## Try it
Below, find the line that contains "- 请求路径：/bill/payment" and the line that contains "A technikai követelmények". Set down, character for character, every line starting at the first and ending at the second, keeping both of those lines.

** Records for this exercise follows **

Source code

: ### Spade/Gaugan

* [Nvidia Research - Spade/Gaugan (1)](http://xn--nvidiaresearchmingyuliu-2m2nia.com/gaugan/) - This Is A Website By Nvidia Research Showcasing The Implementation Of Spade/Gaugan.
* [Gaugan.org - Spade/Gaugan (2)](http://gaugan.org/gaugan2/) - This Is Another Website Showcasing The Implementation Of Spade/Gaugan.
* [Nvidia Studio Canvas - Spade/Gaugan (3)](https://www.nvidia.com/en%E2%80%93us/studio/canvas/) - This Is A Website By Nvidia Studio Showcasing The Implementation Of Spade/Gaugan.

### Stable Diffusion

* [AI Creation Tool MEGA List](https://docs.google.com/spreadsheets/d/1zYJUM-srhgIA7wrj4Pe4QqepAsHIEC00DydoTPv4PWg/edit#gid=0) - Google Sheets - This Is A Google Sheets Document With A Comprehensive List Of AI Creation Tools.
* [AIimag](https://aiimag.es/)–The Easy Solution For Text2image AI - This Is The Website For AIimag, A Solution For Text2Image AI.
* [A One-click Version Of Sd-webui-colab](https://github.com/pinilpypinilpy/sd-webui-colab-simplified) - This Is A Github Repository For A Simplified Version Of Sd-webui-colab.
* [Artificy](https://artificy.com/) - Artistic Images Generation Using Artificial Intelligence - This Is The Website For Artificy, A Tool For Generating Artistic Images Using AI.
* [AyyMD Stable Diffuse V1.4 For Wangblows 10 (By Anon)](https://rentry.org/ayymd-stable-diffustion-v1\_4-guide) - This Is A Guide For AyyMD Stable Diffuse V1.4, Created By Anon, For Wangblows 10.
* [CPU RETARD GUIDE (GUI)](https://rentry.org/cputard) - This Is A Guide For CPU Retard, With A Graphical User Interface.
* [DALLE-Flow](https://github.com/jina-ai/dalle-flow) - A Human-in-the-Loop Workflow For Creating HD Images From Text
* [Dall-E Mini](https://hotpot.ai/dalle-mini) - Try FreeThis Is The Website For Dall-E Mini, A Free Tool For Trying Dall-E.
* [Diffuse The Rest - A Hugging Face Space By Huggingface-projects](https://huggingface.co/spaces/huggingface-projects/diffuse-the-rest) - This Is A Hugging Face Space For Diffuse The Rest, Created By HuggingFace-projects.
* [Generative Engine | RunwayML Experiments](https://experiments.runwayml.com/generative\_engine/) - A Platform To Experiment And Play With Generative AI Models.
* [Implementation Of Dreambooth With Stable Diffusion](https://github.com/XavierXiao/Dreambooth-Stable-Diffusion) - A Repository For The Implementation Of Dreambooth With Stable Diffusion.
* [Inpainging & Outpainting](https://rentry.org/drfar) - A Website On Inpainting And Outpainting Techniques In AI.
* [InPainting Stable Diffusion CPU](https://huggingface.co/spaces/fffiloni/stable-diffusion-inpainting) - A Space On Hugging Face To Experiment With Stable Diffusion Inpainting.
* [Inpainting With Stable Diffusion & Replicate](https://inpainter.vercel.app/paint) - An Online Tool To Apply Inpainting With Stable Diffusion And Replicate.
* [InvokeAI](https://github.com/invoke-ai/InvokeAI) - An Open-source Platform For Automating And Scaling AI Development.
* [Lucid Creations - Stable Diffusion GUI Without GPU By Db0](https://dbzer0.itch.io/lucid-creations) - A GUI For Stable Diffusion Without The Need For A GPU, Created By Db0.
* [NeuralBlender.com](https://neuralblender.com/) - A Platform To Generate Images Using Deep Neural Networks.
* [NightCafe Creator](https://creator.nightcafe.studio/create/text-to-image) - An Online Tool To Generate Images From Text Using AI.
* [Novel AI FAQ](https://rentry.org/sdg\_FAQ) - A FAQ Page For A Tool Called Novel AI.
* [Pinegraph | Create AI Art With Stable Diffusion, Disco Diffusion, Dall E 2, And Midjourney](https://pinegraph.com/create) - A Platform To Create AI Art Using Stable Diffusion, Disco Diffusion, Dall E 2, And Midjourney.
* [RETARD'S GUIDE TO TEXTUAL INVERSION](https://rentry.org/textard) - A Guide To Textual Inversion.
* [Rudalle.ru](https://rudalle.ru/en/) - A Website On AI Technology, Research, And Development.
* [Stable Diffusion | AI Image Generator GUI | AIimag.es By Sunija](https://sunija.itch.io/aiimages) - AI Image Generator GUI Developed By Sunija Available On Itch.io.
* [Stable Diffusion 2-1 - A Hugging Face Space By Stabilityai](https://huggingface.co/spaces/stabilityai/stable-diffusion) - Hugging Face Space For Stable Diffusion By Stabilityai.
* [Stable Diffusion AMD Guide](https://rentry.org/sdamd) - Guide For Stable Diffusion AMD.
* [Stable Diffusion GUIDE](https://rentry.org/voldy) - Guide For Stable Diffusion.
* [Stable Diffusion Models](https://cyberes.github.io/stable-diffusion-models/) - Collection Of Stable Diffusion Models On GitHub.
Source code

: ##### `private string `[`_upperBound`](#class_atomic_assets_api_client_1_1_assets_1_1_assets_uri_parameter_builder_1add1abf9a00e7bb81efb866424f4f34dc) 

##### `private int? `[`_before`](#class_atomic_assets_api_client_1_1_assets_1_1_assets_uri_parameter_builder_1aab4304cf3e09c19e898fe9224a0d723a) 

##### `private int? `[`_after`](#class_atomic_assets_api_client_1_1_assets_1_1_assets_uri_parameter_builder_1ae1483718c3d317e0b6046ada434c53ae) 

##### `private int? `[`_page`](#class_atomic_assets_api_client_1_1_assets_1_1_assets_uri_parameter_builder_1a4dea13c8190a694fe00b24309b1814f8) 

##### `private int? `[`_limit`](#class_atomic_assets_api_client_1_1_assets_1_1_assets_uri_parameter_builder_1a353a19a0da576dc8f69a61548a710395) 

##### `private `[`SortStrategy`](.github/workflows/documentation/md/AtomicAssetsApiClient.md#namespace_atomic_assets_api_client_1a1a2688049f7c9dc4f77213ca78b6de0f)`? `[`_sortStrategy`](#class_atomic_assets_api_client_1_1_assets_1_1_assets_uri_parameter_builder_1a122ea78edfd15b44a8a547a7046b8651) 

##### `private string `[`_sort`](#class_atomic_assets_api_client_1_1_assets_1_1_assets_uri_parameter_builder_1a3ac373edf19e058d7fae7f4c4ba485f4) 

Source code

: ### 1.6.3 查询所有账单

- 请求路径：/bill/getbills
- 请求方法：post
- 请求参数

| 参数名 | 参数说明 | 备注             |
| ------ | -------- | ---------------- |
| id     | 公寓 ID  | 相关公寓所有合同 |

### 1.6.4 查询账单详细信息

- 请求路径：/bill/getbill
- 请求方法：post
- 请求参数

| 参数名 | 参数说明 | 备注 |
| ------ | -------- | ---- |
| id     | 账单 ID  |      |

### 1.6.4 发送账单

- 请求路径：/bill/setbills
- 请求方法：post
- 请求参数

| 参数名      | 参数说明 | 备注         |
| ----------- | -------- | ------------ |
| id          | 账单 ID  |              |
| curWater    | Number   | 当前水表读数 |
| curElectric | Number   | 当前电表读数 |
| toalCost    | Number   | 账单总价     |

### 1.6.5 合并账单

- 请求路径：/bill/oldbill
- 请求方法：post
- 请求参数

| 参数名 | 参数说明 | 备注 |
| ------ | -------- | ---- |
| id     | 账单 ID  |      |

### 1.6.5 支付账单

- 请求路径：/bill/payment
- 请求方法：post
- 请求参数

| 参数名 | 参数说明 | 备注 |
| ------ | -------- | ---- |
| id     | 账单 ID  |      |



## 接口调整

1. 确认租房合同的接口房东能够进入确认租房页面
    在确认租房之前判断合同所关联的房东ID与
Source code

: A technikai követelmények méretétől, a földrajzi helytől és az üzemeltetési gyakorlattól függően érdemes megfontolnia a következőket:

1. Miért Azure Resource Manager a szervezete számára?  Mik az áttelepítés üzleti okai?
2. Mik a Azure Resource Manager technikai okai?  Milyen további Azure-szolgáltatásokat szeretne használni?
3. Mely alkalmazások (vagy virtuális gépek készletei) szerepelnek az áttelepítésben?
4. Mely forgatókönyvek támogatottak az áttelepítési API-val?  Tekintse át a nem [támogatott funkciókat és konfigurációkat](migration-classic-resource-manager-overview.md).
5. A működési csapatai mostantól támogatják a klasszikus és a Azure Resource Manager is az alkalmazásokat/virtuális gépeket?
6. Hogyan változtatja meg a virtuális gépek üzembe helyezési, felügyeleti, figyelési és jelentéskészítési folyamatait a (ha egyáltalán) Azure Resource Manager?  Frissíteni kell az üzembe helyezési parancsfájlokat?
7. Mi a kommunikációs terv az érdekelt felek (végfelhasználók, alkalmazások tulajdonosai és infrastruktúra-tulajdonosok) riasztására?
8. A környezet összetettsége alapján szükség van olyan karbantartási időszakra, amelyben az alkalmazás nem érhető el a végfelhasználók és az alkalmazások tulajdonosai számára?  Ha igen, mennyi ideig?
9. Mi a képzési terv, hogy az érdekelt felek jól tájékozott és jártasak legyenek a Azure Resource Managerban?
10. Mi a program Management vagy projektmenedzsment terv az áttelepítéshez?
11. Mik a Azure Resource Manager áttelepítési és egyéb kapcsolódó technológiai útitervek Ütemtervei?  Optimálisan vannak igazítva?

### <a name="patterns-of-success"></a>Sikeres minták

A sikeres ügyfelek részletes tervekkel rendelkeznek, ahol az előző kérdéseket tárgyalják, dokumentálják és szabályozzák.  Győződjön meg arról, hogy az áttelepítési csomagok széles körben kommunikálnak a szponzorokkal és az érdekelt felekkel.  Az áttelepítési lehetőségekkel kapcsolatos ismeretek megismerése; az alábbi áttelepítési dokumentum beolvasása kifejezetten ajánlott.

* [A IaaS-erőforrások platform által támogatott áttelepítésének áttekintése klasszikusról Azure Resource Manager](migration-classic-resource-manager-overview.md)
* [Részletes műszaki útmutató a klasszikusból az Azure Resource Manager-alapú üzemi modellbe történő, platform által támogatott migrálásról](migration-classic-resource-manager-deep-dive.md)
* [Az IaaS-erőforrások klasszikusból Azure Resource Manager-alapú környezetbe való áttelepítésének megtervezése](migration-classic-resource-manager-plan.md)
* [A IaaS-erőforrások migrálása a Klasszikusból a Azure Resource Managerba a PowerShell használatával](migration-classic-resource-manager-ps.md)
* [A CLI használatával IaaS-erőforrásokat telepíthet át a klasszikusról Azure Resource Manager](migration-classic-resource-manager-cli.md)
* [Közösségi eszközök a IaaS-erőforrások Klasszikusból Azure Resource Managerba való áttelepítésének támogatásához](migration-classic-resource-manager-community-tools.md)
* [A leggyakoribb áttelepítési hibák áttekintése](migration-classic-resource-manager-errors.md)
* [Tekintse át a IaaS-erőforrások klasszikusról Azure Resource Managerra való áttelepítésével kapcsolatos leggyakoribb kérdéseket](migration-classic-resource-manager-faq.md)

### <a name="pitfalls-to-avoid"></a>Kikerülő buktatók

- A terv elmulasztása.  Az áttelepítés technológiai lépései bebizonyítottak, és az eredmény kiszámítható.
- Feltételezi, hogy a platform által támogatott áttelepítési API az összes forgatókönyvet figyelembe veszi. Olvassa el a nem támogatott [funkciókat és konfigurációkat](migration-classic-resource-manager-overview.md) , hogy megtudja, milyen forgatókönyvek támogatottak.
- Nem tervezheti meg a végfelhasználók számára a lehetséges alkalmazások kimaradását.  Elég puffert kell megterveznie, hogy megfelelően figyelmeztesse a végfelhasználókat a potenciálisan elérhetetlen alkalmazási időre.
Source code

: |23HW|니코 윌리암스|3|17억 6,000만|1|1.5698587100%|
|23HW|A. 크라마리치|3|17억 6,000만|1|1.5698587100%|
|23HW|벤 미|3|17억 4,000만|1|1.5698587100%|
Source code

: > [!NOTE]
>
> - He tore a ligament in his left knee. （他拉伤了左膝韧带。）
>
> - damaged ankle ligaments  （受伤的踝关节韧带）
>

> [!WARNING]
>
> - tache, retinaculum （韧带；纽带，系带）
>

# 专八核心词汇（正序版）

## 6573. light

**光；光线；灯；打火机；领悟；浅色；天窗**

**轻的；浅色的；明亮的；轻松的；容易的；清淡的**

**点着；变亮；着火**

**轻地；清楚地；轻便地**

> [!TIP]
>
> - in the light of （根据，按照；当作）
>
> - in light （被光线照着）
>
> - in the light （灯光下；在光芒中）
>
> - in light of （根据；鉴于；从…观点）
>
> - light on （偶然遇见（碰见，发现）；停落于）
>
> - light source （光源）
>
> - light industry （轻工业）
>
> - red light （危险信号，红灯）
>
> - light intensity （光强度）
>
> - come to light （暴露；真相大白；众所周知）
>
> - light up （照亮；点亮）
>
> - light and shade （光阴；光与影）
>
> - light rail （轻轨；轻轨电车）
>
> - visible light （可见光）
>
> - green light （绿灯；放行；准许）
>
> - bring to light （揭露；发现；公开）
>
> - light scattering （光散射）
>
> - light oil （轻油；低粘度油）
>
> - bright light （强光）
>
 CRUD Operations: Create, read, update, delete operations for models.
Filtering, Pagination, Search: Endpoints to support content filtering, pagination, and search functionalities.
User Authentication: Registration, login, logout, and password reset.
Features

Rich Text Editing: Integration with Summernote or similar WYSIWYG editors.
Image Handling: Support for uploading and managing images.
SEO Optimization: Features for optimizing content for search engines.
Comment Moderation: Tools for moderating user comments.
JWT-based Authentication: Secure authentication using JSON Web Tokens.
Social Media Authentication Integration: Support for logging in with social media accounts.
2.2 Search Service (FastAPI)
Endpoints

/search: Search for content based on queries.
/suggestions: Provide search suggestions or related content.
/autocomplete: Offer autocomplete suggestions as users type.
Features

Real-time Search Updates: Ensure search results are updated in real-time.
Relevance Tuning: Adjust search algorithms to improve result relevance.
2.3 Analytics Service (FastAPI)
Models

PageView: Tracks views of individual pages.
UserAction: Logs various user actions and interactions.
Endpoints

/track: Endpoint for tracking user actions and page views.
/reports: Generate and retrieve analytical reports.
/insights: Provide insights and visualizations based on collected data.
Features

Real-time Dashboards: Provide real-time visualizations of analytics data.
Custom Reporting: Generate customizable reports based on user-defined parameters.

** End of Records for this exercise **

## The completed task
- 请求路径：/bill/payment
- 请求方法：post
- 请求参数

| 参数名 | 参数说明 | 备注 |
| ------ | -------- | ---- |
| id     | 账单 ID  |      |



## 接口调整

1. 确认租房合同的接口房东能够进入确认租房页面
    在确认租房之前判断合同所关联的房东ID与
Source code

: A technikai követelmények méretétől, a földrajzi helytől és az üzemeltetési gyakorlattól függően érdemes megfontolnia a következőket:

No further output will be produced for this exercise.